[Start of Attachment]
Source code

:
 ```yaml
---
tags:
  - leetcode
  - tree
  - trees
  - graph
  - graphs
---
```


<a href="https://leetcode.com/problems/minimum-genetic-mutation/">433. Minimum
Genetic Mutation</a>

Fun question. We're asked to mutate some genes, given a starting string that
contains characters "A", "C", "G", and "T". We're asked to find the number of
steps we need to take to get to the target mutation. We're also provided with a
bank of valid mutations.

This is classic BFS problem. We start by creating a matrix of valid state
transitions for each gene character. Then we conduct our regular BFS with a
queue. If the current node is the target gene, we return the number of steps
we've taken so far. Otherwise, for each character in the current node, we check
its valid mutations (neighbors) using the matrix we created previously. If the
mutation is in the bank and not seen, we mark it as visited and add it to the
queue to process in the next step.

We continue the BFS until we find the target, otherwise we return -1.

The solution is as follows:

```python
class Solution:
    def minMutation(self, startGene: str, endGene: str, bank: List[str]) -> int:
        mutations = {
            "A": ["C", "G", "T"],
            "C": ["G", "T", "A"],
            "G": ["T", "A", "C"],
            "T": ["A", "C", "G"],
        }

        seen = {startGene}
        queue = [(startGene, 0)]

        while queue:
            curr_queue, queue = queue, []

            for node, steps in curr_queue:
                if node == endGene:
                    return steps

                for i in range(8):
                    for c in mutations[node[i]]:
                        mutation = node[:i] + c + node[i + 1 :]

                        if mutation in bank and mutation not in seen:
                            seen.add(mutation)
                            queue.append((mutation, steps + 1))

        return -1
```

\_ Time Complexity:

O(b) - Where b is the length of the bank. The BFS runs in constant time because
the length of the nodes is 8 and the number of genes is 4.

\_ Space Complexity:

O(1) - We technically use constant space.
[End of Attachment]
*EXERCISE INSTRUCTIONS*. Using the exact wording, write out all of the records.

*TASK RESULT*.
Source code

:
 ```yaml
---
tags:
  - leetcode
  - tree
  - trees
  - graph
  - graphs
---
```


<a href="https://leetcode.com/problems/minimum-genetic-mutation/">433. Minimum
Genetic Mutation</a>

Fun question. We're asked to mutate some genes, given a starting string that
contains characters "A", "C", "G", and "T". We're asked to find the number of
steps we need to take to get to the target mutation. We're also provided with a
bank of valid mutations.

This is classic BFS problem. We start by creating a matrix of valid state
transitions for each gene character. Then we conduct our regular BFS with a
queue. If the current node is the target gene, we return the number of steps
we've taken so far. Otherwise, for each character in the current node, we check
its valid mutations (neighbors) using the matrix we created previously. If the
mutation is in the bank and not seen, we mark it as visited and add it to the
queue to process in the next step.

We continue the BFS until we find the target, otherwise we return -1.

The solution is as follows:

```python
class Solution:
    def minMutation(self, startGene: str, endGene: str, bank: List[str]) -> int:
        mutations = {
            "A": ["C", "G", "T"],
            "C": ["G", "T", "A"],
            "G": ["T", "A", "C"],
            "T": ["A", "C", "G"],
        }

        seen = {startGene}
        queue = [(startGene, 0)]

        while queue:
            curr_queue, queue = queue, []

            for node, steps in curr_queue:
                if node == endGene:
                    return steps

                for i in range(8):
                    for c in mutations[node[i]]:
                        mutation = node[:i] + c + node[i + 1 :]

                        if mutation in bank and mutation not in seen:
                            seen.add(mutation)
                            queue.append((mutation, steps + 1))

        return -1
```

\_ Time Complexity:

O(b) - Where b is the length of the bank. The BFS runs in constant time because
the length of the nodes is 8 and the number of genes is 4.

\_ Space Complexity:

O(1) - We technically use constant space.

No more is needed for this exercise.